Return each entry below exactly. Skip the images.

Content starts

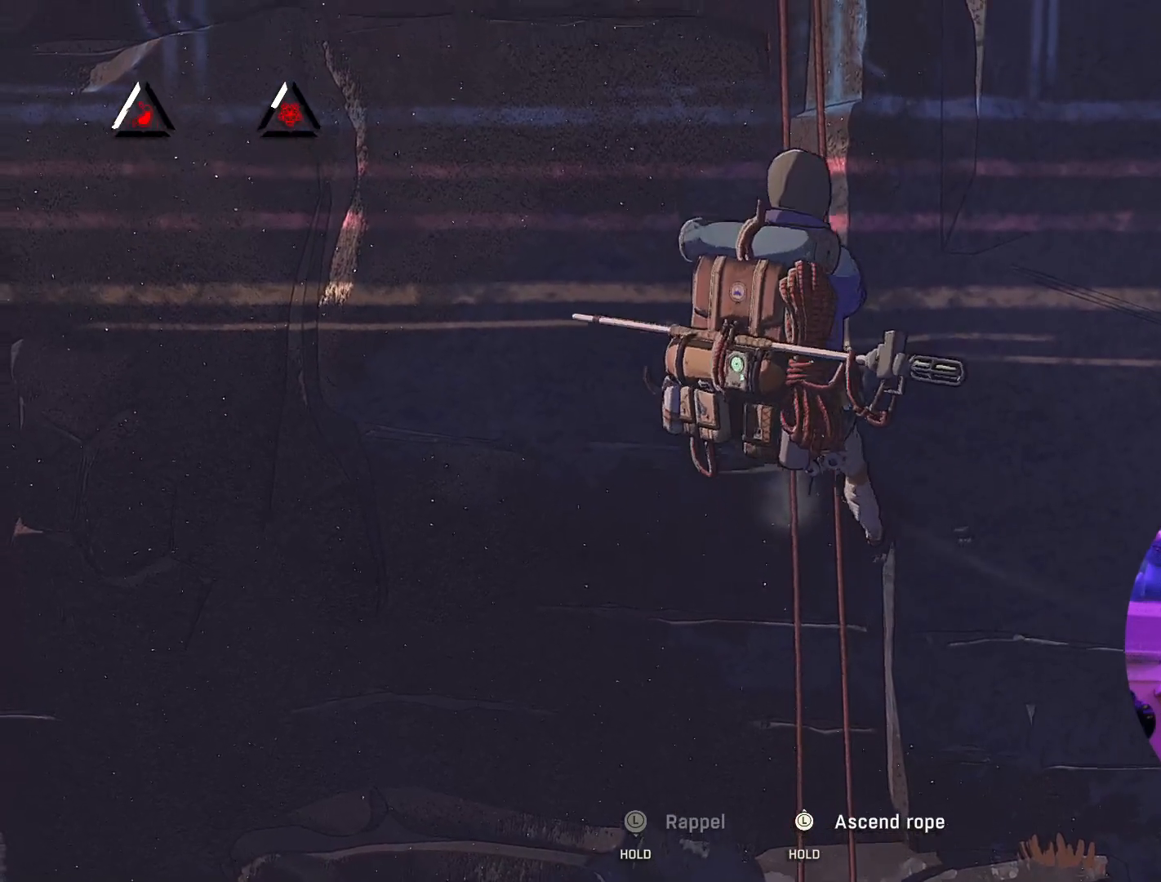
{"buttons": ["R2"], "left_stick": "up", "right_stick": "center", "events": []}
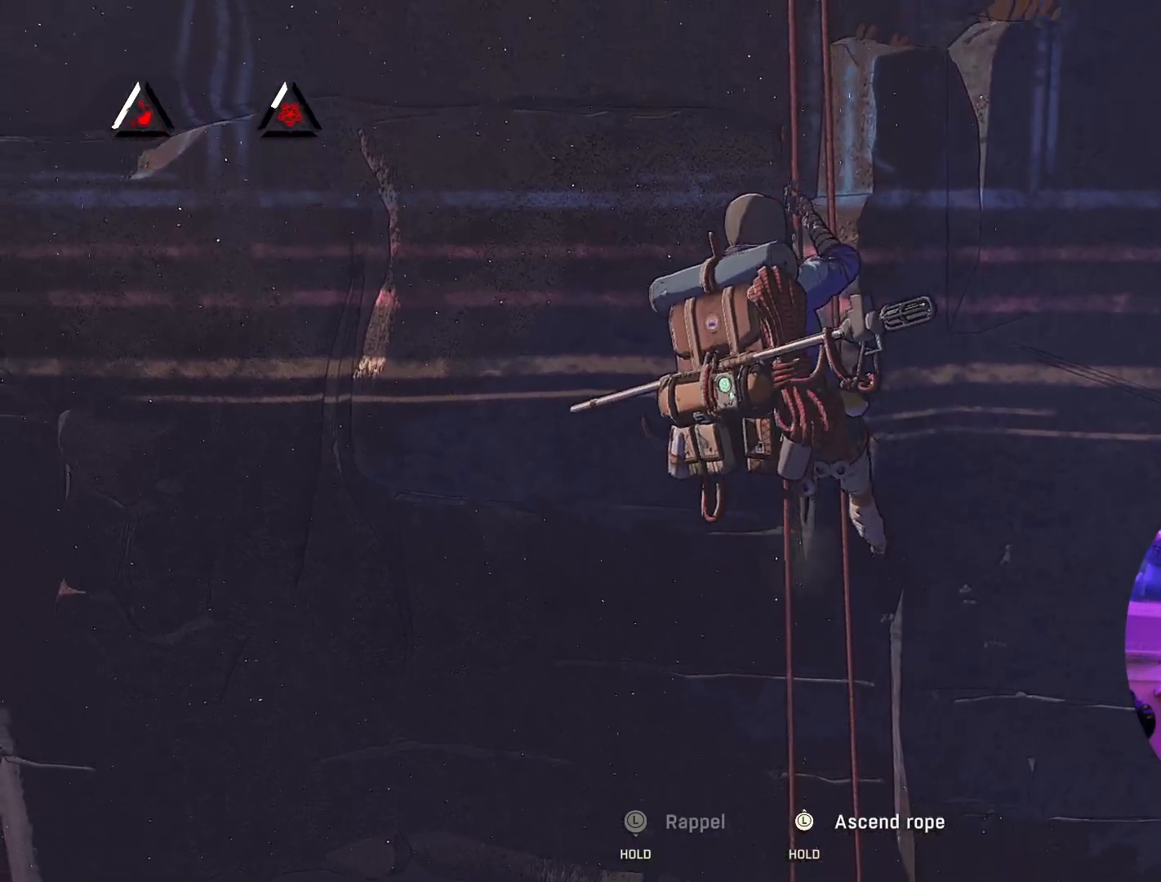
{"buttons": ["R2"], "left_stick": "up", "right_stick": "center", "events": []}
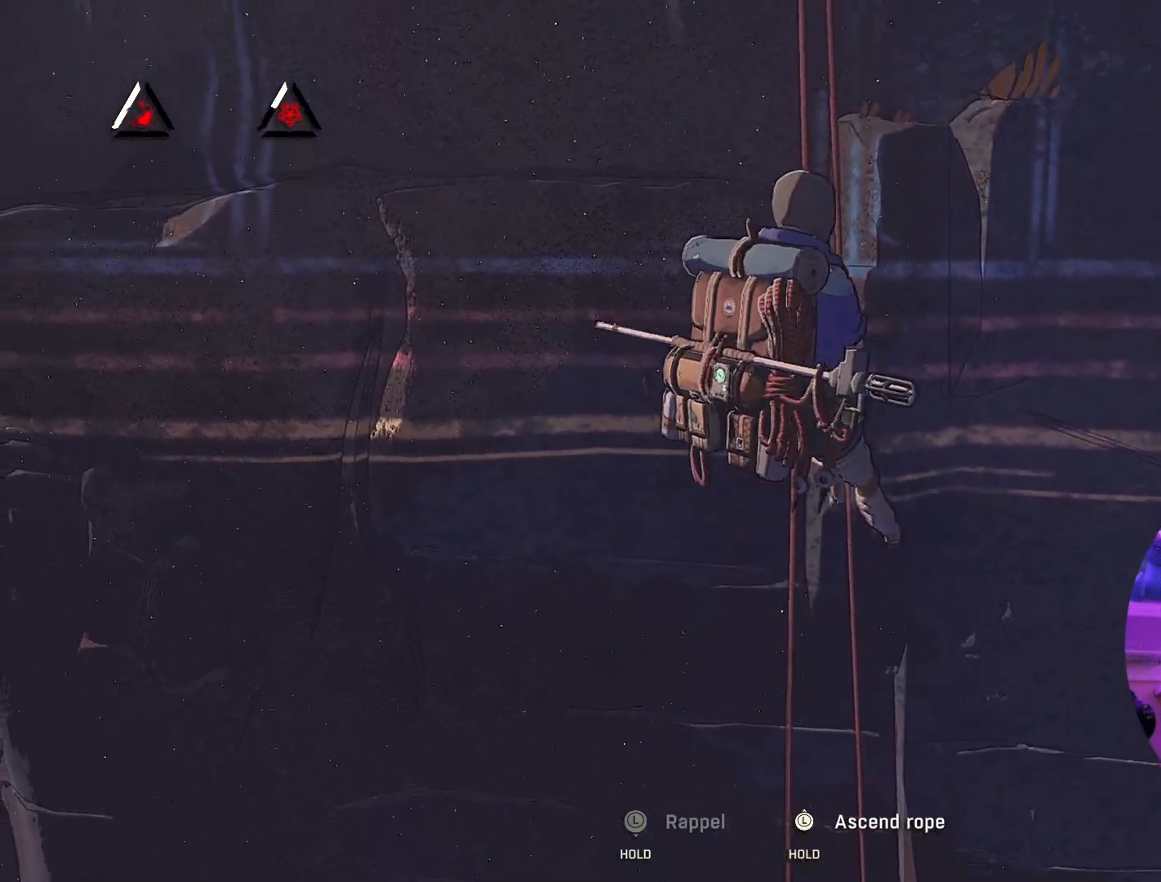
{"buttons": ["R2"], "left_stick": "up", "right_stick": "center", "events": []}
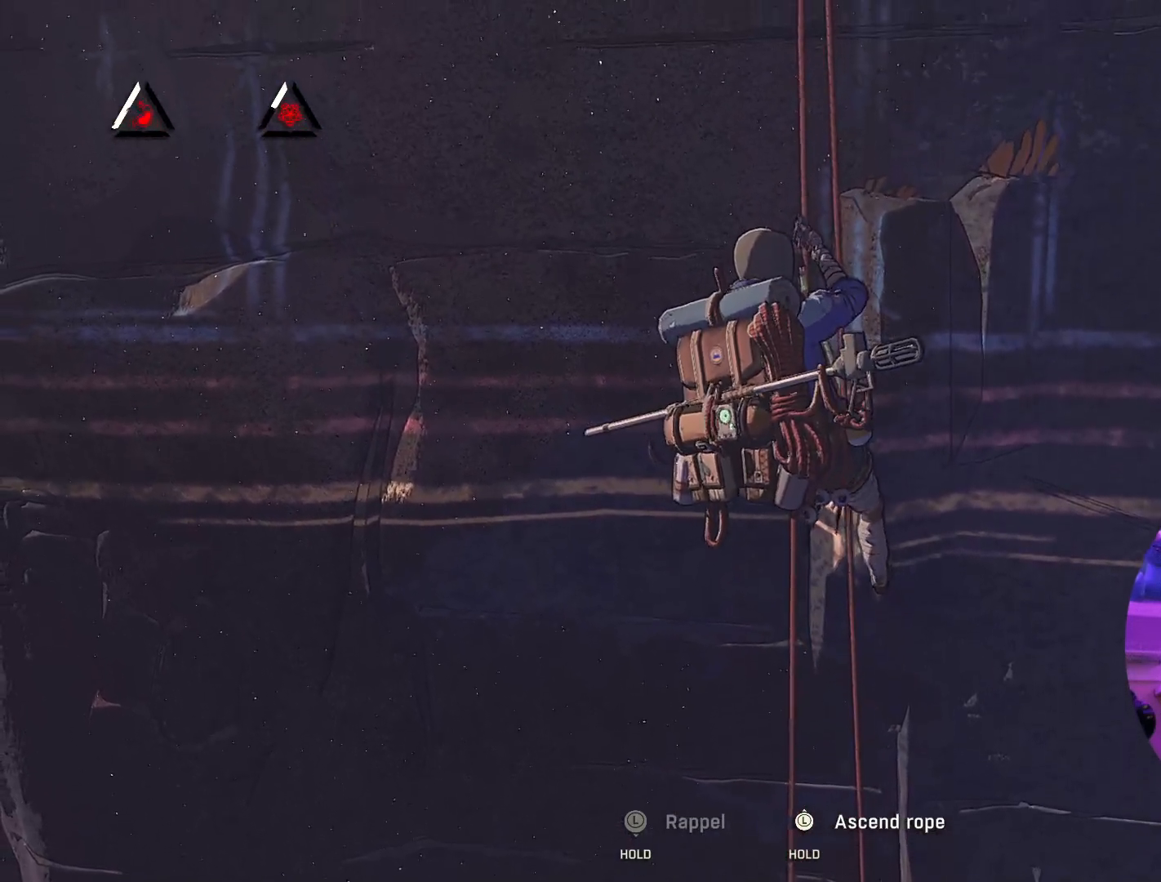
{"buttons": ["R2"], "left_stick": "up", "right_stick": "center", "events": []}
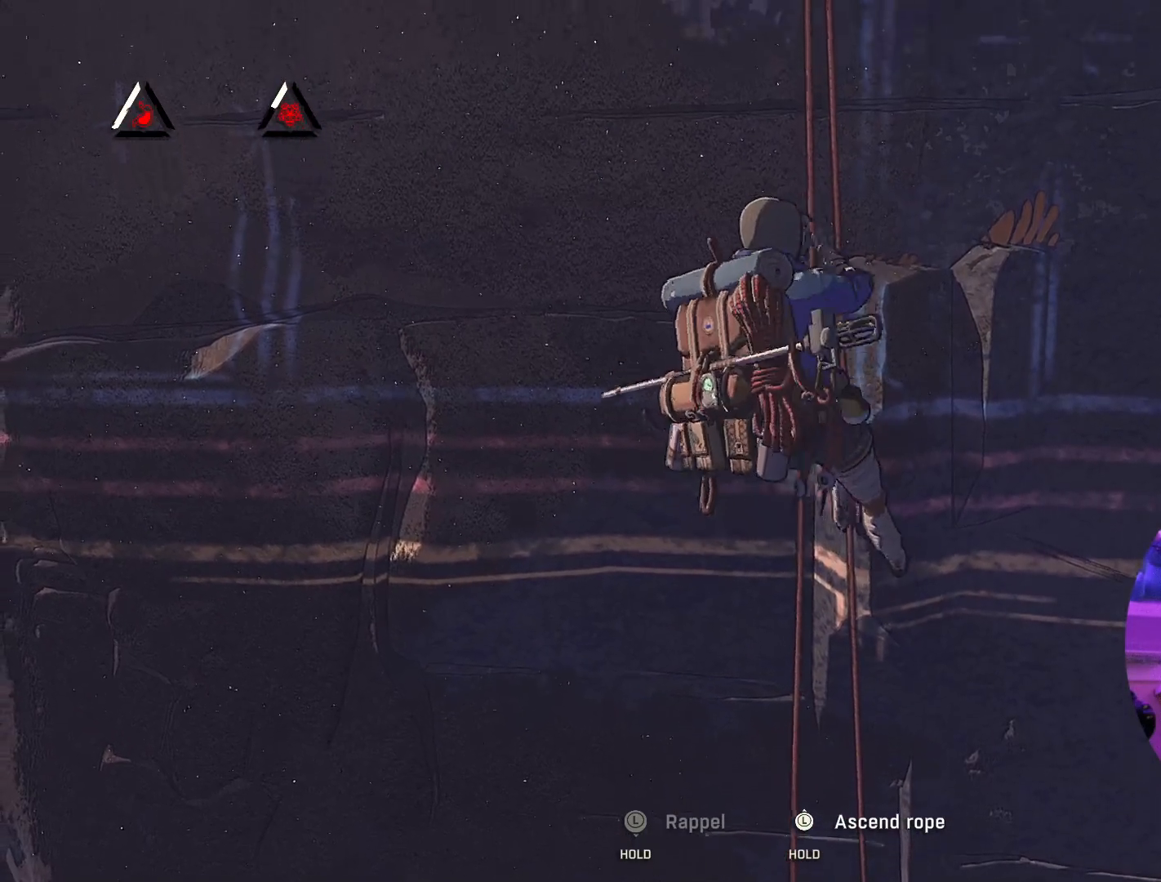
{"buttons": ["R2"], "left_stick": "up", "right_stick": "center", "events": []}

Content ends

Exercise result:
{"buttons": ["R2"], "left_stick": "up", "right_stick": "center", "events": []}
{"buttons": ["R2"], "left_stick": "up", "right_stick": "center", "events": []}
{"buttons": ["R2"], "left_stick": "up", "right_stick": "center", "events": []}
{"buttons": ["R2"], "left_stick": "up", "right_stick": "center", "events": []}
{"buttons": ["R2"], "left_stick": "up", "right_stick": "center", "events": []}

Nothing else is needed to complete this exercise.